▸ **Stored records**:

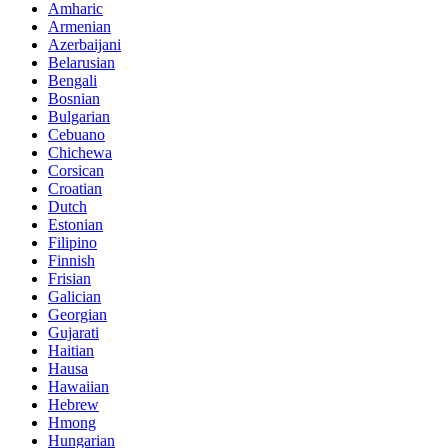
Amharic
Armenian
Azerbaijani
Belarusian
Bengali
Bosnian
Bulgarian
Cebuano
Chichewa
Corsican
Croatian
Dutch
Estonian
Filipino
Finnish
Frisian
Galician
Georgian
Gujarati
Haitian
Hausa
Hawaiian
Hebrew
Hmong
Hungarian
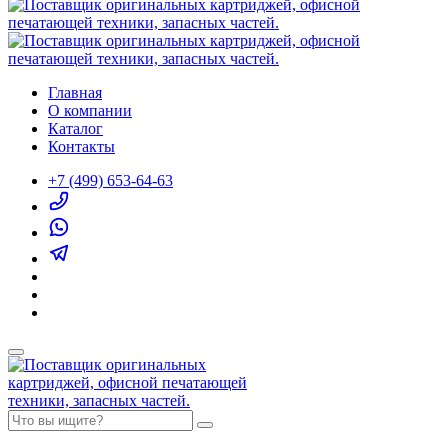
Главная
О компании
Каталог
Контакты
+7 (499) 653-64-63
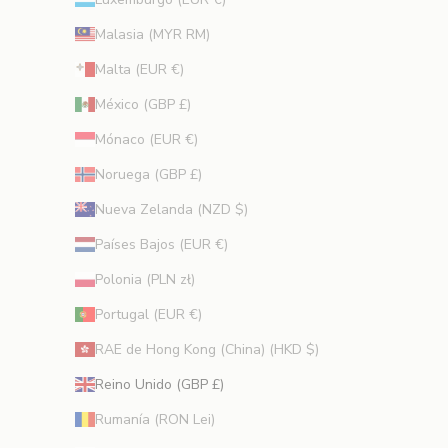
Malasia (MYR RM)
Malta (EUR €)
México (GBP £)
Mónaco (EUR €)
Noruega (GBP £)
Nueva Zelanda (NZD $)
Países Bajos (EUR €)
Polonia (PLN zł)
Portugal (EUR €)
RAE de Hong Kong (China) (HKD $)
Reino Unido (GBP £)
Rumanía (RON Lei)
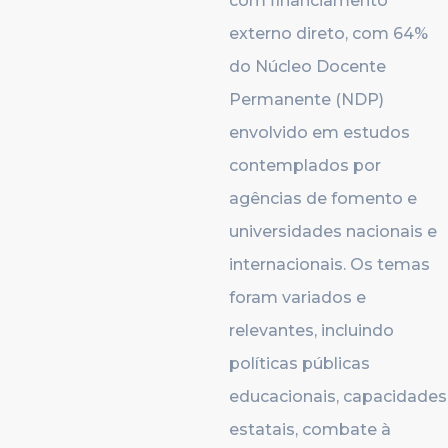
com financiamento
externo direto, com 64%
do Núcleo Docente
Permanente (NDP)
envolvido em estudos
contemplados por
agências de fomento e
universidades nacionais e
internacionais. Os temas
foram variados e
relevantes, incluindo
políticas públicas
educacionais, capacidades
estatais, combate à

...

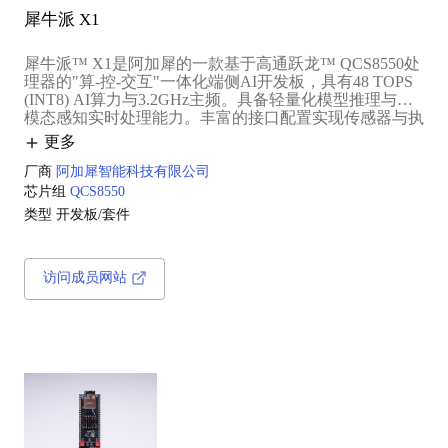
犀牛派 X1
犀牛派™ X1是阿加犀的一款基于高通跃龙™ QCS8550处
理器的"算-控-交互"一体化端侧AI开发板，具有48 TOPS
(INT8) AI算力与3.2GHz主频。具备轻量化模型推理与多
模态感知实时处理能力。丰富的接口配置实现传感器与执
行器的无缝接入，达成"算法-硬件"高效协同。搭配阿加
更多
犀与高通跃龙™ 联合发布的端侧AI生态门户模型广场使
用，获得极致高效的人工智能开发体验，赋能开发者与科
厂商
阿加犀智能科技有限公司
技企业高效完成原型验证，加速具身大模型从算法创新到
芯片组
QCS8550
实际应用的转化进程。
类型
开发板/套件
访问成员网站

▸ **Required work**: Return, exactly as they stand, the lines above from the one with "Malasia (MYR RM)" to the one with "estatais, combate à", omitting any pictures among them.

▸ **Result**:
Malasia (MYR RM)
Malta (EUR €)
México (GBP £)
Mónaco (EUR €)
Noruega (GBP £)
Nueva Zelanda (NZD $)
Países Bajos (EUR €)
Polonia (PLN zł)
Portugal (EUR €)
RAE de Hong Kong (China) (HKD $)
Reino Unido (GBP £)
Rumanía (RON Lei)
com financiamento
externo direto, com 64%
do Núcleo Docente
Permanente (NDP)
envolvido em estudos
contemplados por
agências de fomento e
universidades nacionais e
internacionais. Os temas
foram variados e
relevantes, incluindo
políticas públicas
educacionais, capacidades
estatais, combate à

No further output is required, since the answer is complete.